Disturbance Compensator

Modify control actions to compensate for unknown dynamics and disturbances

Since R2024a

Libraries:
Simulink Control Design / Disturbance Observer

Description

Use the Disturbance Compensator block to modify control actions of a nominal controller to reject and compensate for disturbances in your model. To compensate for disturbances, the Disturbance Compensator block uses an extended state observer to estimate total disturbances in the model and returns the modified controller actions you can use as plant input.

The block extends the implementation of ESO described in the previous section as follows.

$\begin{array}{c}\stackrel{˙}{x}/{x}^{+}=Ax+{B}_{u}u+{B}_{d}d\\ {y}_{m}={C}_{m}x\\ u={u}_{0}+{K}_{d}\stackrel{^}{d}\end{array}$

Here:

• x is the plant states.

• $\stackrel{˙}{x}$ is the state derivative in continuous time and x+ is the state update x[k+1] in discrete time.

Complete the following:
1. Update the entries from the first one through the line containing "Report: 24 mm", replacing "legible" with "readable" and changing nothing else. Give back only those lines, with the pictures left out.
2. Write what comes next in the text on the Disturbance Compensator block, starting right after its final sentence.
The text and the entries below it come from separate sources.

Input records:
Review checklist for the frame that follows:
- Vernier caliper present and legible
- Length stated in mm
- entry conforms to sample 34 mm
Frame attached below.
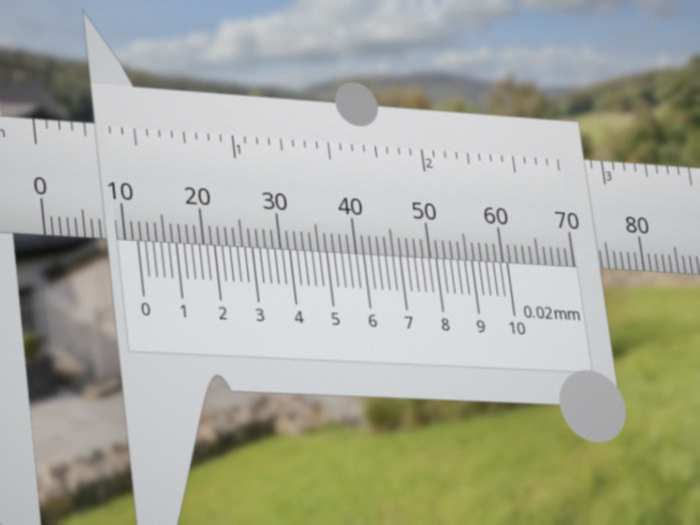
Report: 11.6 mm
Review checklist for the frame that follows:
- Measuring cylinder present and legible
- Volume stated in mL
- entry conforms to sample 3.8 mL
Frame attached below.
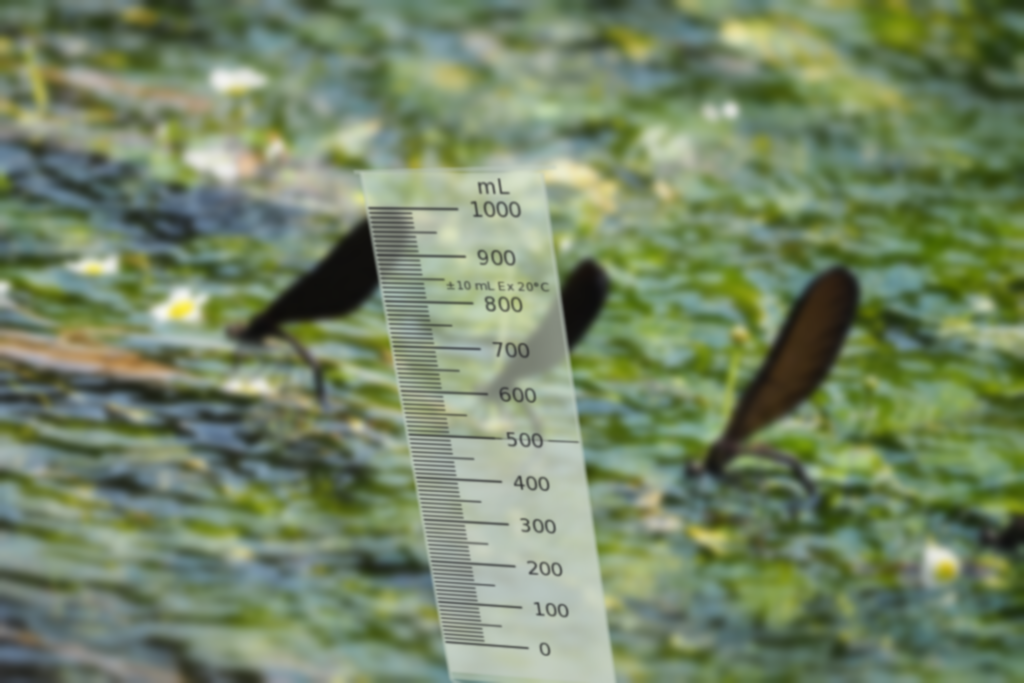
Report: 500 mL
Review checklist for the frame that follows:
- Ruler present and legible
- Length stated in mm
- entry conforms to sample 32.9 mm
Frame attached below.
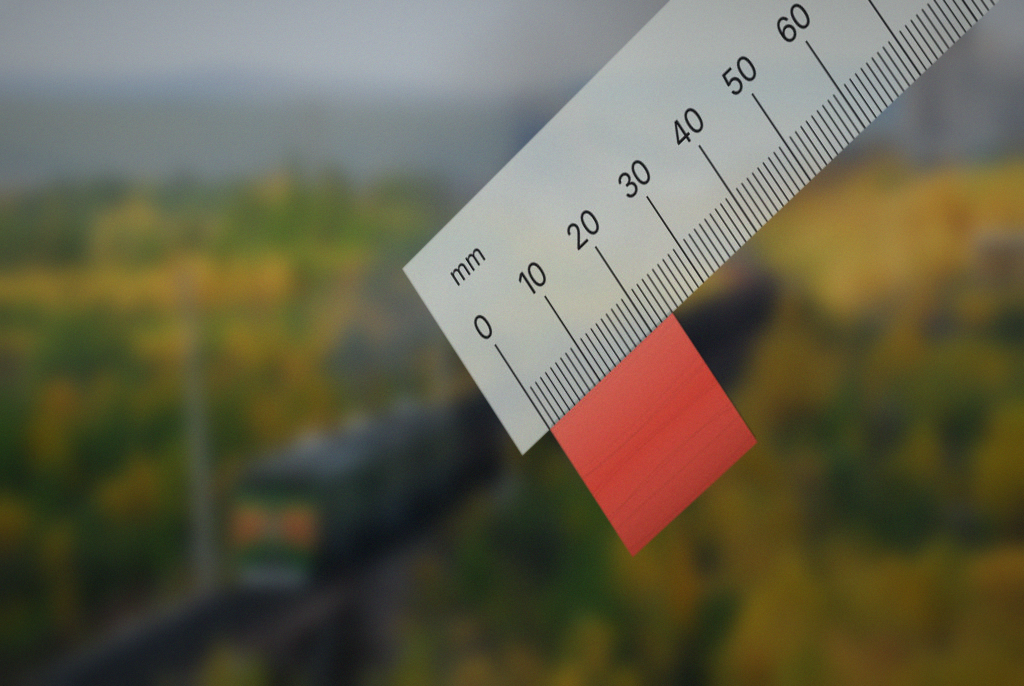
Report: 24 mm
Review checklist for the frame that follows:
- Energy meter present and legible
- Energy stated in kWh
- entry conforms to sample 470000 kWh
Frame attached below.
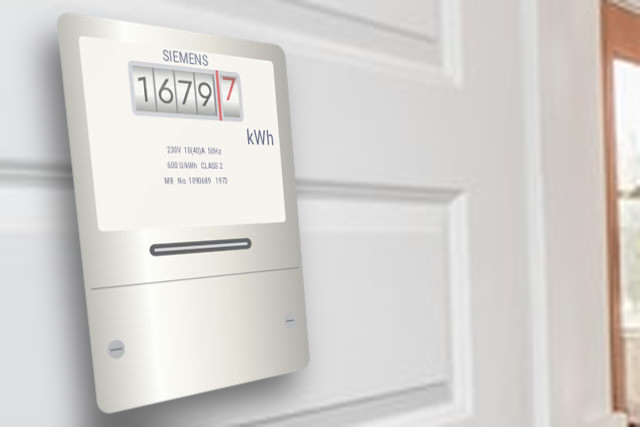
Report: 1679.7 kWh
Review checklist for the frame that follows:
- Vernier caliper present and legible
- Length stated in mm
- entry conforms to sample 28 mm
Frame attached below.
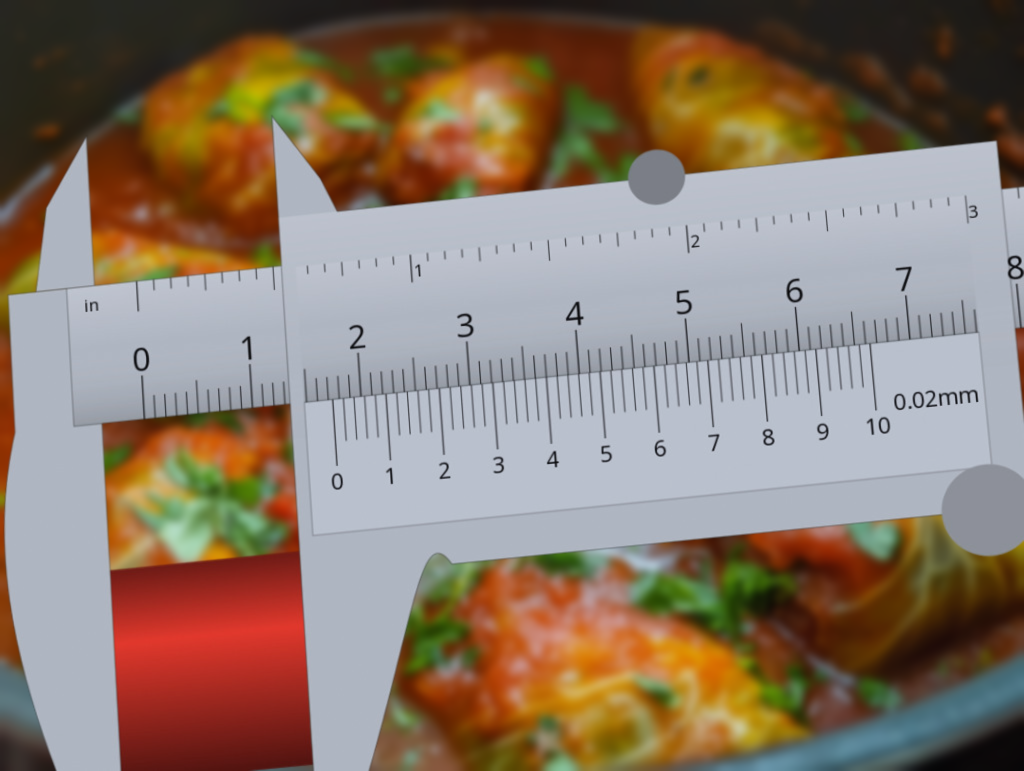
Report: 17.4 mm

Your written answers:
1.
Review checklist for the frame that follows:
- Vernier caliper present and readable
- Length stated in mm
- entry conforms to sample 34 mm
Frame attached below.
Report: 11.6 mm
Review checklist for the frame that follows:
- Measuring cylinder present and readable
- Volume stated in mL
- entry conforms to sample 3.8 mL
Frame attached below.
Report: 500 mL
Review checklist for the frame that follows:
- Ruler present and readable
- Length stated in mm
- entry conforms to sample 32.9 mm
Frame attached below.
Report: 24 mm

2.
• A, Bu, and Cm are the plant dynamics.

• ym is the measurable plant output.

• Bd is the disturbance input matrix.

• d is the total disturbances in the model, including unknown dynamics and internal and external disturbances.

• u is the modified controller action.

• u0 is the nominal controller action.

• Kd is the compensation gain matrix.

The block does not require you to provide an actual model of the plant. You can specify the dynamics obtained from a physical representation or an approximation of the plant. Therefore, the accuracy of disturbance rejection will depend on the accuracy of the plant approximation you provide.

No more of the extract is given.